Usually when I lay down at night in bed, it’s a time when my thoughts drift to God and I think about the days affairs or tomorrow’s plans which lead me to have a conversation with God in my head. I seldom pray aloud, but in my head and in my heart I quite often talk to God. I have always been a worrier. I have six children so there are many things my heart carries. They have all left home now so basically all my control is gone. Haha. I hear of issues they are facing in life and situations that seem risky, if not dangerous. They need prayer and my thirteen grandchildren need prayer; well, in reality, we all need prayer. When I lay in bed at night with no other distractions, my mind is filled with things I need to trust God for. I begin silently praying and much of what I pray for is what I’ve been praying for many years. Last night was no different. I started praying for safety, protection and hearts of repentance and salvation that I feel some of my loved ones really need. As I began the usual requests, I started wondering about my prayers and if God would accept them. Would my sin get in the way and cause God to turn from my prayer? I really screwed up today and hope He forgives me. Also, since it seems repetitive at times, would He value my concerns? He’s heard them so often, does He grow weary of the same requests, over and over? Also, with so much going on in the world, does He see me in my bed, with tears that no one else sees? Do I matter so much to Him that He values my thoughts and does He accept my thoughts as prayers, even if not spoken aloud? Will He answer me even when I feel alone and unworthy? I fell asleep with these thoughts going through my head and the night passed.
This morning as I was having my coffee I quickly scrolled through Facebook. It’s a habit and maybe not the best one but it’s what I do. I’m always hopeful to see something from my family. I soon came across something that caught my eye. It was entitled, Asking God. As quickly as I scrolled by it, I immediately scrolled back up to it. It was a daily devotion from Daily Bread Ministries. I began to read it and as I did I knew God was answering my concerns with my prayers. It was exactly what I had been questioning the night before! I mean it was like word for word just what my heart was wondering and I know He was reassuring me that indeed He heard my prayers, and not only heard them, but accepted them, and yes, even my sin would not blot them out.

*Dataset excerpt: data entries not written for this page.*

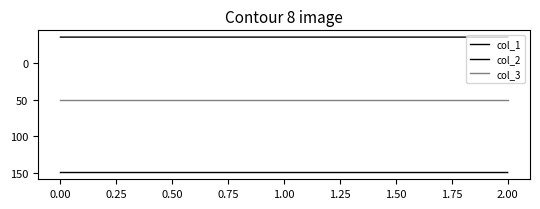

Is this an area chart (filled region under the line)?

No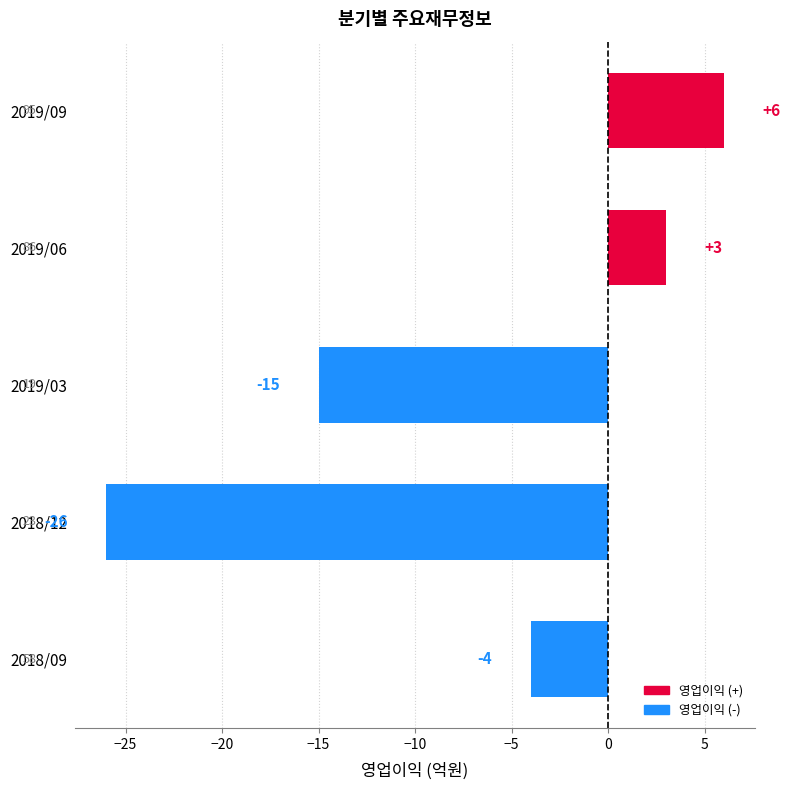

What is the change in value from 2019/03 to 2019/09?

+21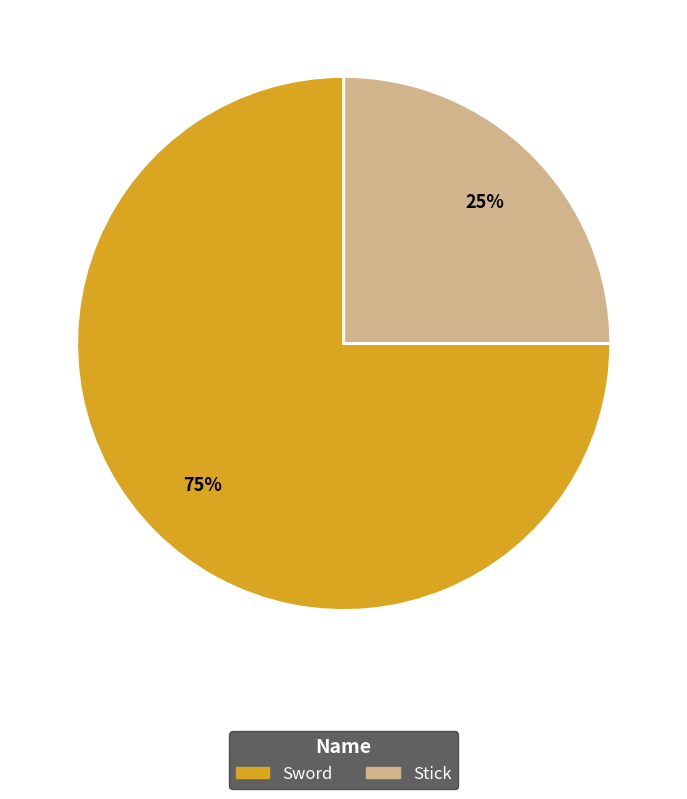

Does Sword account for over 50% of the chart?

Yes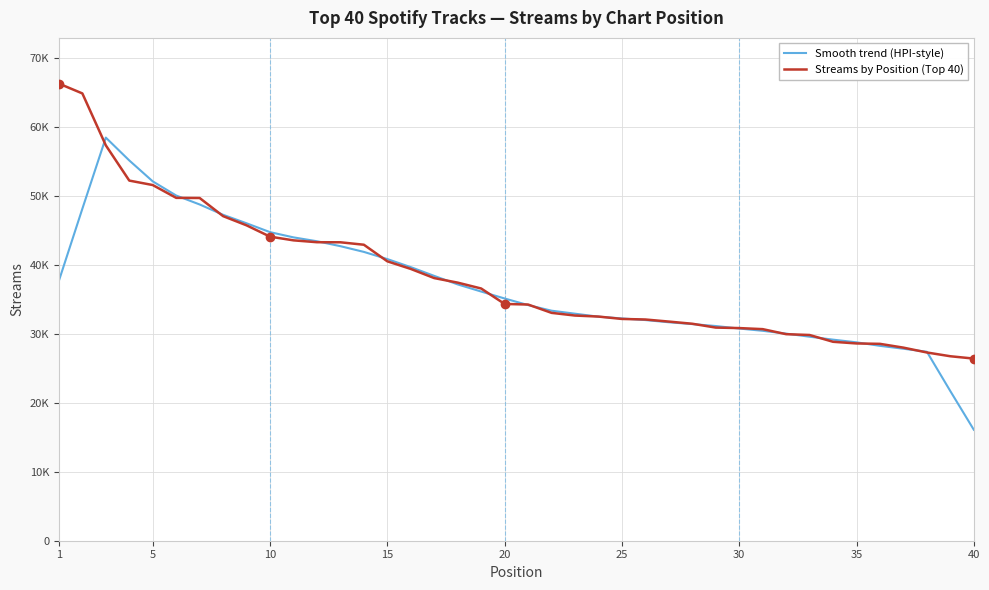

What are all the series names shown in the legend?

Smooth trend (HPI-style), Streams by Position (Top 40)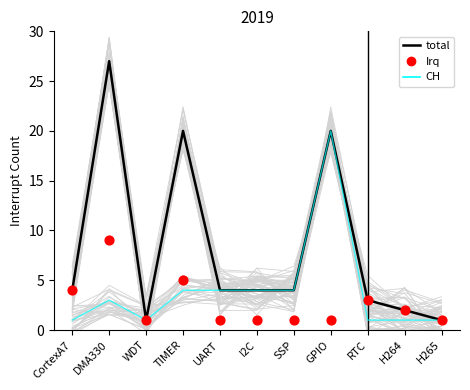

What are all the series names shown in the legend?

total, CH, Irq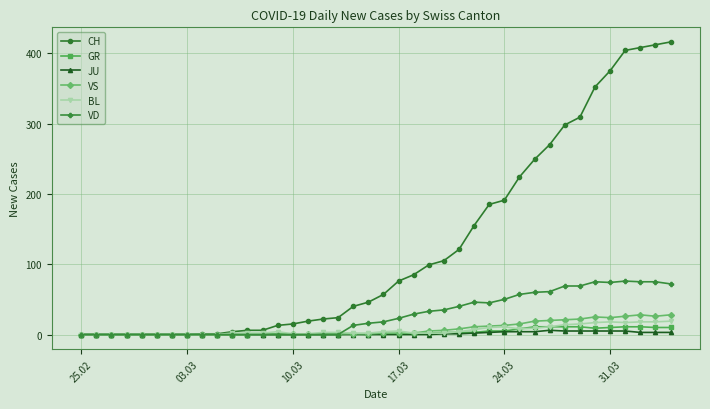

Which series has the largest range (max minus min)?

CH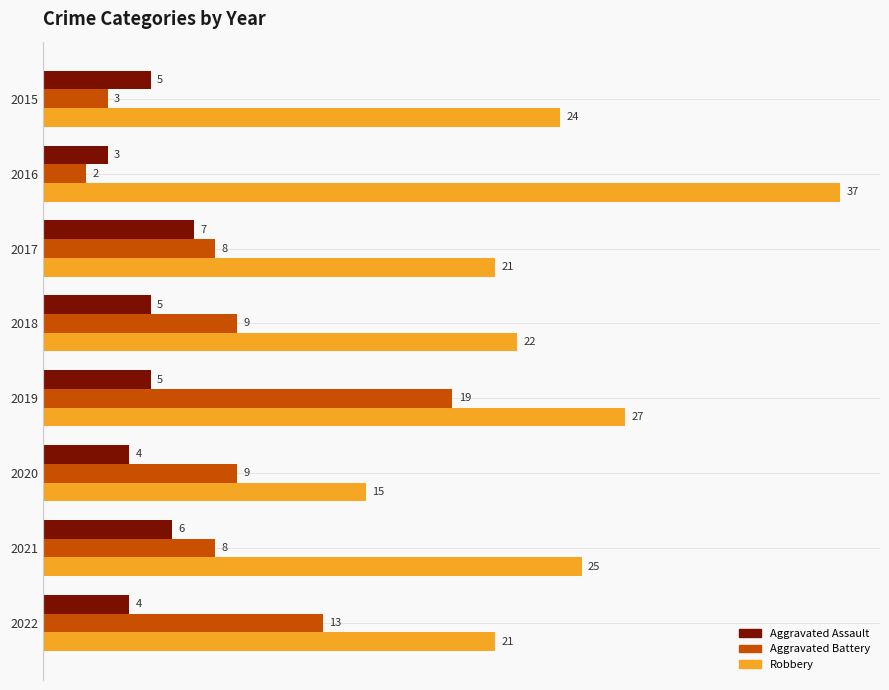

Which series changed the most between 2015 and 2022?

Aggravated Battery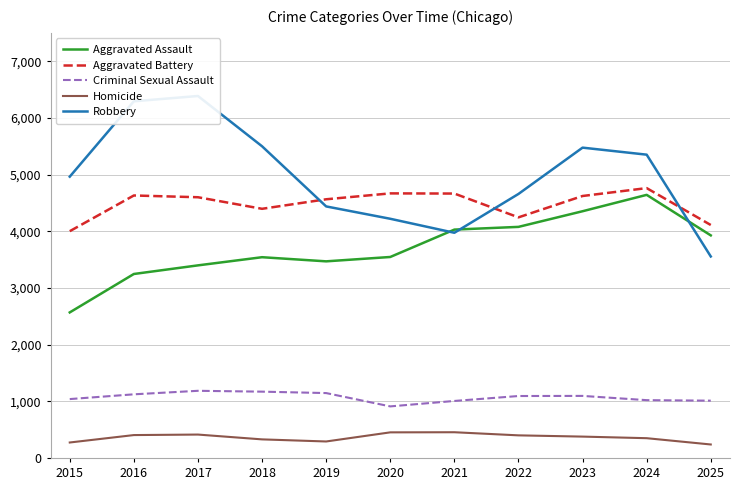

True or false: Aggravated Assault and Criminal Sexual Assault cross at least once.

False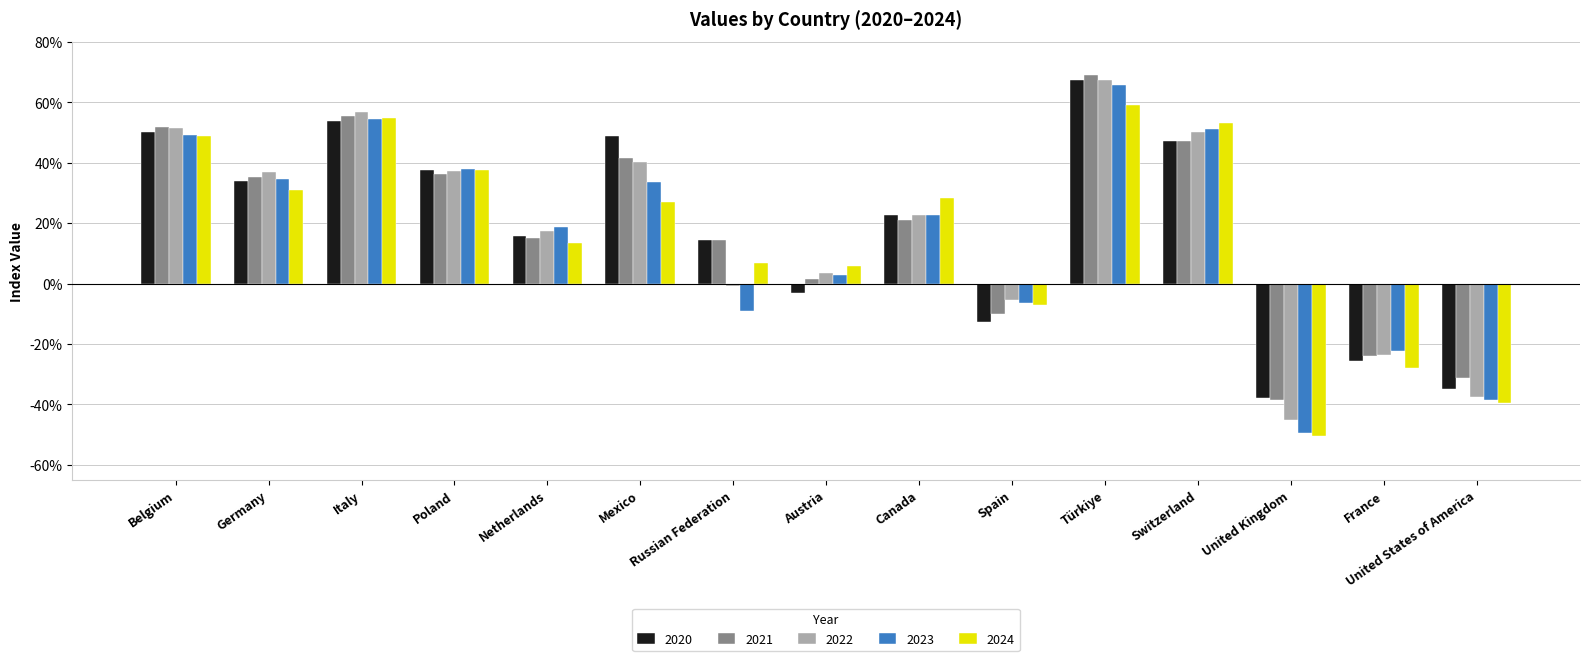

Are the bars horizontal?

No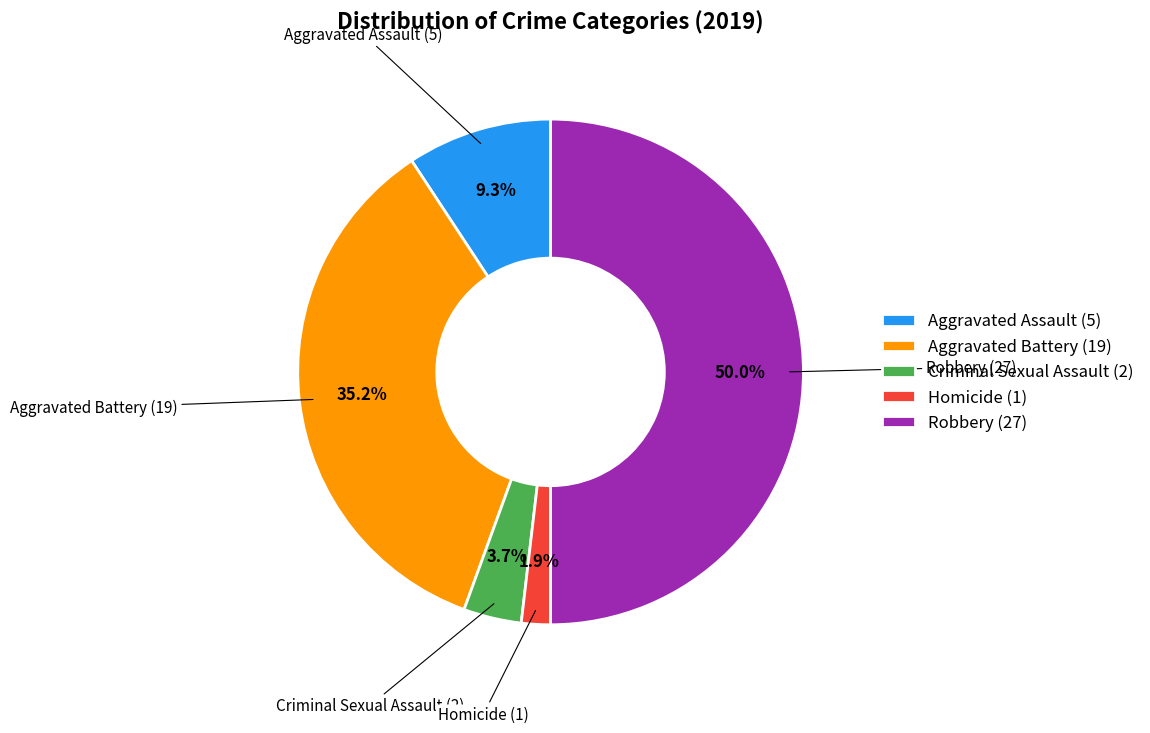

Rank the categories by value from highest to lowest.

Robbery, Aggravated Battery, Aggravated Assault, Criminal Sexual Assault, Homicide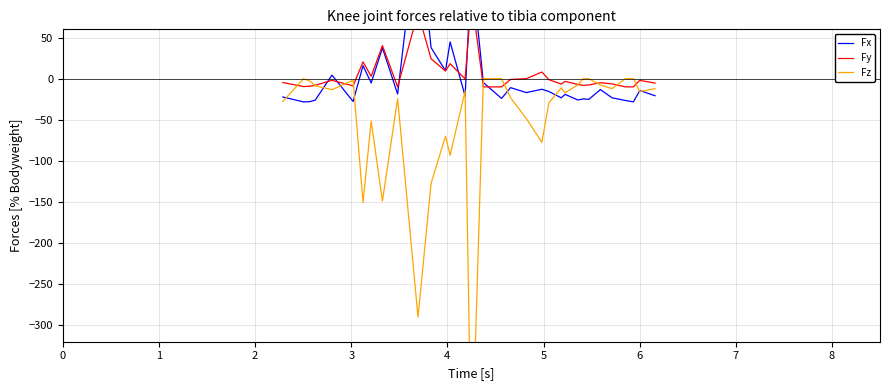

How many lines are shown in the chart?

3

What relief! He did hear. He does accept. And yes, He does and will answer them! AND He cares enough to let me know so I don’t have to wrestle with those thoughts any more! I included the Daily bread devotional below because I’m thinking someone else may need to read it as well. Keep praying friends, God does see you, even in the lonely and dark places. He hears the prayers of your heart and nothing can block them from the throne of Heaven. We all have an enemy (Satan) who would like us to believe otherwise. Those doubting thoughts come from him. Yet God, in His grace, met me right where I was and brought me the answer, the truth, which I needed to hear, one more time. If you’re heart is sincere, rest assured, God is listening and working on your behalf. He hears your heart. He sees your tears. He loves you unconditionally, and His grace is greater than any sin in your life. Never stop praying because God will never stop listening. Merry Christmas and may you have a blessed new year!
When my husband, Dan, was diagnosed with cancer, I couldn’t find the “right” way to ask God to heal him. In my limited view, other people in the world had such serious problems—war, famine, poverty, natural disasters. Then one day, during our morning prayer time, I heard my husband humbly ask, “Dear Lord, please heal my disease.”
It was such a simple but heartfelt plea that it reminded me to stop complicating every prayer request, because God perfectly hears our righteous cries for help. As David simply asked, “Turn, Lord, and deliver me; save me because of your unfailing love” (Psalm 6:4).
That’s what David declared during a time of spiritual confusion and despair. His exact situation isn’t explained in this psalm. His honest pleas, however, show deep desire for godly help and restoration. “I am worn out from my groaning,” he wrote (v. 6).
Yet, David didn’t let his own limits, including sin, stop him from going to God with his need. Thus, even before God answered, David was able to rejoice, “the Lord has heard my weeping. The Lord has heard my cry for mercy; the Lord accepts my prayer” (vv. 8–9).
Despite our own confusion and uncertainty, God hears and accepts the honest pleas of His children. He’s ready to hear us, especially when we need Him most.